Od czasu gdy, jestem z Erykiem a, Brandon złamał nogę mało kiedy spędzam z nim czas. Widzę że, i mnie i jego to boli.

-Tak. Ale...-spojrzał na swoją nogę.

-Jutro go oprowadzę dziś spędzimy czas we trójkę. -powiedziałam z szczerym uśmiechem.

Chłopak tylko się uśmiechną i ledwo co poszedł na górę.

-Co dziś robimy?-zapytał Leon wchodząc do kuchni.
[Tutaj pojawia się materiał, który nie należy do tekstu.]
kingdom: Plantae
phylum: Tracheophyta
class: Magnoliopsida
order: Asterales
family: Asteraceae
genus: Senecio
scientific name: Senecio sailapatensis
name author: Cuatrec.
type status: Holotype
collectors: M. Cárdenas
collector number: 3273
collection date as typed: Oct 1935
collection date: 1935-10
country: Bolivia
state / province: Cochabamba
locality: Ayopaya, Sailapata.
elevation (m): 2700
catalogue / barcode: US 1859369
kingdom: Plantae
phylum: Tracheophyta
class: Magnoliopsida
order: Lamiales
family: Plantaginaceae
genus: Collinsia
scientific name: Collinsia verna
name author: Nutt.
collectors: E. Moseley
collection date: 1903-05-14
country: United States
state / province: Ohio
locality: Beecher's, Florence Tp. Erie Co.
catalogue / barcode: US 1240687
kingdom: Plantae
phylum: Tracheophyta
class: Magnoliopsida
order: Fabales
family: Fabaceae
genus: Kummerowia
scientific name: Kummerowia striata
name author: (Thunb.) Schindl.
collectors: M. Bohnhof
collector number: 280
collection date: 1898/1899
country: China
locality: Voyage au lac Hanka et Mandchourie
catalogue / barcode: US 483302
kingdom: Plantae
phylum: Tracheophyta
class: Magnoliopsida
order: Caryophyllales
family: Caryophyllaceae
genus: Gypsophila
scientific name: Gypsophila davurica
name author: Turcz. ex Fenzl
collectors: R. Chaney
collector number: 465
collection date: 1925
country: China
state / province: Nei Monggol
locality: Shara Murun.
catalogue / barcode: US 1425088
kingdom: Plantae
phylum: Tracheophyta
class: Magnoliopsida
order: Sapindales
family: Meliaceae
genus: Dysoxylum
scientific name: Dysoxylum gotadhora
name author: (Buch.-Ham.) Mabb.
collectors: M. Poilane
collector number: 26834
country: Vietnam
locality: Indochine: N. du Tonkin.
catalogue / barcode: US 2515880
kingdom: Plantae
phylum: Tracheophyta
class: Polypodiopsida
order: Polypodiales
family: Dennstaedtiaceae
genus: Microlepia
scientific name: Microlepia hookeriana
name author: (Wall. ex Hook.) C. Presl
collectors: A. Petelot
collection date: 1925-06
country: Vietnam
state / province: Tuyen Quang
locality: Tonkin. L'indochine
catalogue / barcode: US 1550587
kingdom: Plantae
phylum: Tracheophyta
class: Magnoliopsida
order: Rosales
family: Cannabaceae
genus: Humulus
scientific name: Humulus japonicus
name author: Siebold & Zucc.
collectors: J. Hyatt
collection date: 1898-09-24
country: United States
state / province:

-Chce abyś, bardziej poznał się z Brandonem. -spojrzałam na niego z uśmiechem.

-Spoko. Wydaje się być fajny.-spojrzał na mnie z góry.

Od razu poszliśmy do mojego pokoju naszykować wszystko gdy, już skończyliśmy Leon poszedł do kuchni po słodycze a, ja znalazłam znalazłam horror "uśmiechnij się " i zawołałam Brandona.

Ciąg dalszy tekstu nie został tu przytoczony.